§ DESCRIPTION OF THE TASK: For the records that follow, restate each one word for word and leave the images behind.

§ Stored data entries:
== Segment start ==
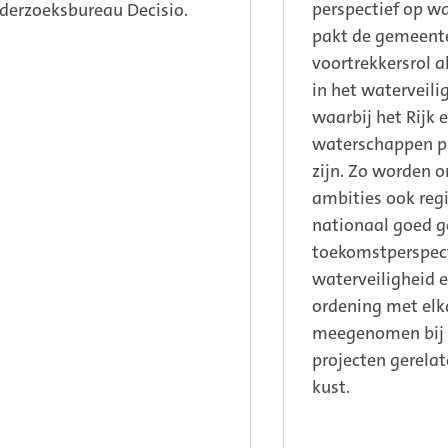
perspectief op wa
derzoeksbureau Decisio.
pakt de gemeent
voortrekkersrol a
in het waterveili
waarbij het Rijk 
waterschappen pr
zijn. Zo worden o
ambities ook reg
nationaal goed g
toekomstperspect
waterveiligheid e
ordening met elk
meegenomen bij 
projecten gerela
kust.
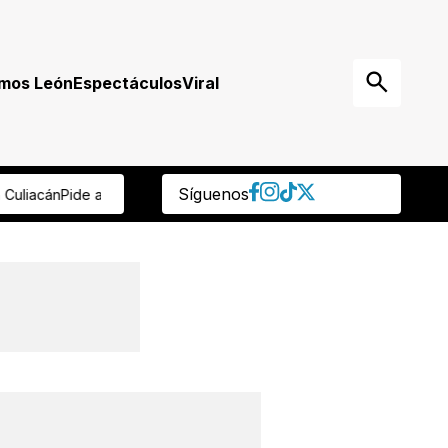
mos León
Espectáculos
Viral
Síguenos
so a Mikel Arriola
Tras muerte de jirafa, rehabilitarán su hábitat en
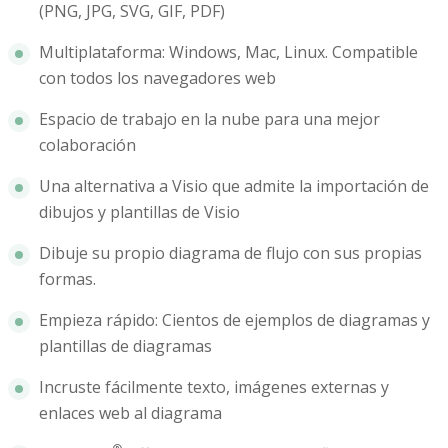
(PNG, JPG, SVG, GIF, PDF)
Multiplataforma: Windows, Mac, Linux. Compatible
con todos los navegadores web
Espacio de trabajo en la nube para una mejor
colaboración
Una alternativa a Visio que admite la importación de
dibujos y plantillas de Visio
Dibuje su propio diagrama de flujo con sus propias
formas.
Empieza rápido: Cientos de ejemplos de diagramas y
plantillas de diagramas
Incruste fácilmente texto, imágenes externas y
enlaces web al diagrama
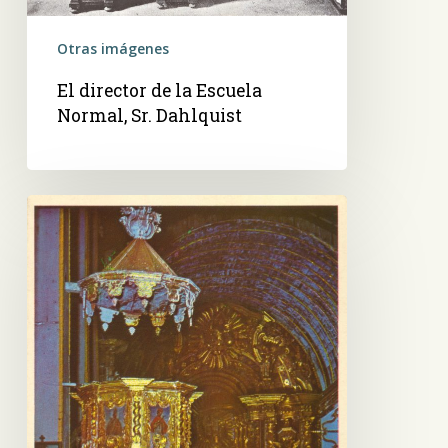
Otras imágenes
El director de la Escuela
Normal, Sr. Dahlquist
Púlpito
de
la
Iglesia
de
Yaguarón-
Paraguay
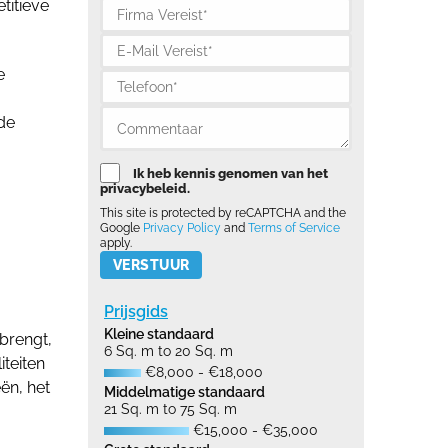
titieve
e
de
Ik heb kennis genomen van het
privacybeleid.
This site is protected by reCAPTCHA and the
Google
Privacy Policy
and
Terms of Service
apply.
Please leave this field empty.
Prijsgids
Kleine standaard
brengt,
6 Sq. m to 20 Sq. m
iteiten
€8,000 - €18,000
ën, het
Middelmatige standaard
21 Sq. m to 75 Sq. m
€15,000 - €35,000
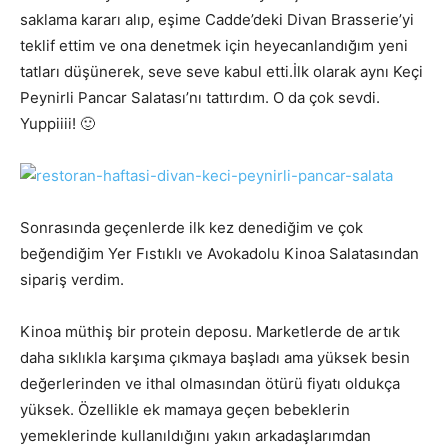
saklama kararı alıp, eşime Cadde’deki Divan Brasserie’yi
teklif ettim ve ona denetmek için heyecanlandığım yeni
tatları düşünerek, seve seve kabul etti.İlk olarak aynı Keçi
Peynirli Pancar Salatası’nı tattırdım. O da çok sevdi.
Yuppiiii! 🙂
Sonrasında geçenlerde ilk kez denediğim ve çok
beğendiğim Yer Fıstıklı ve Avokadolu Kinoa Salatasından
sipariş verdim.
Kinoa müthiş bir protein deposu. Marketlerde de artık
daha sıklıkla karşıma çıkmaya başladı ama yüksek besin
değerlerinden ve ithal olmasından ötürü fiyatı oldukça
yüksek. Özellikle ek mamaya geçen bebeklerin
yemeklerinde kullanıldığını yakın arkadaşlarımdan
== Segment end ==
§ YOUR SOLUTION:
perspectief op wa
derzoeksbureau Decisio.
pakt de gemeent
voortrekkersrol a
in het waterveili
waarbij het Rijk 
waterschappen pr
zijn. Zo worden o
ambities ook reg
nationaal goed g
toekomstperspect
waterveiligheid e
ordening met elk
meegenomen bij 
projecten gerela
kust.
mos León
Espectáculos
Viral
Síguenos
so a Mikel Arriola
Tras muerte de jirafa, rehabilitarán su hábitat en
(PNG, JPG, SVG, GIF, PDF)
Multiplataforma: Windows, Mac, Linux. Compatible
con todos los navegadores web
Espacio de trabajo en la nube para una mejor
colaboración
Una alternativa a Visio que admite la importación de
dibujos y plantillas de Visio
Dibuje su propio diagrama de flujo con sus propias
formas.
Empieza rápido: Cientos de ejemplos de diagramas y
plantillas de diagramas
Incruste fácilmente texto, imágenes externas y
enlaces web al diagrama
Otras imágenes
El director de la Escuela
Normal, Sr. Dahlquist
Púlpito
de
la
Iglesia
de
Yaguarón-
Paraguay
titieve
e
de
Ik heb kennis genomen van het
privacybeleid.
This site is protected by reCAPTCHA and the
Google
Privacy Policy
and
Terms of Service
apply.
Please leave this field empty.
Prijsgids
Kleine standaard
brengt,
6 Sq. m to 20 Sq. m
iteiten
€8,000 - €18,000
ën, het
Middelmatige standaard
21 Sq. m to 75 Sq. m
€15,000 - €35,000
saklama kararı alıp, eşime Cadde’deki Divan Brasserie’yi
teklif ettim ve ona denetmek için heyecanlandığım yeni
tatları düşünerek, seve seve kabul etti.İlk olarak aynı Keçi
Peynirli Pancar Salatası’nı tattırdım. O da çok sevdi.
Yuppiiii! 🙂
Sonrasında geçenlerde ilk kez denediğim ve çok
beğendiğim Yer Fıstıklı ve Avokadolu Kinoa Salatasından
sipariş verdim.
Kinoa müthiş bir protein deposu. Marketlerde de artık
daha sıklıkla karşıma çıkmaya başladı ama yüksek besin
değerlerinden ve ithal olmasından ötürü fiyatı oldukça
yüksek. Özellikle ek mamaya geçen bebeklerin
yemeklerinde kullanıldığını yakın arkadaşlarımdan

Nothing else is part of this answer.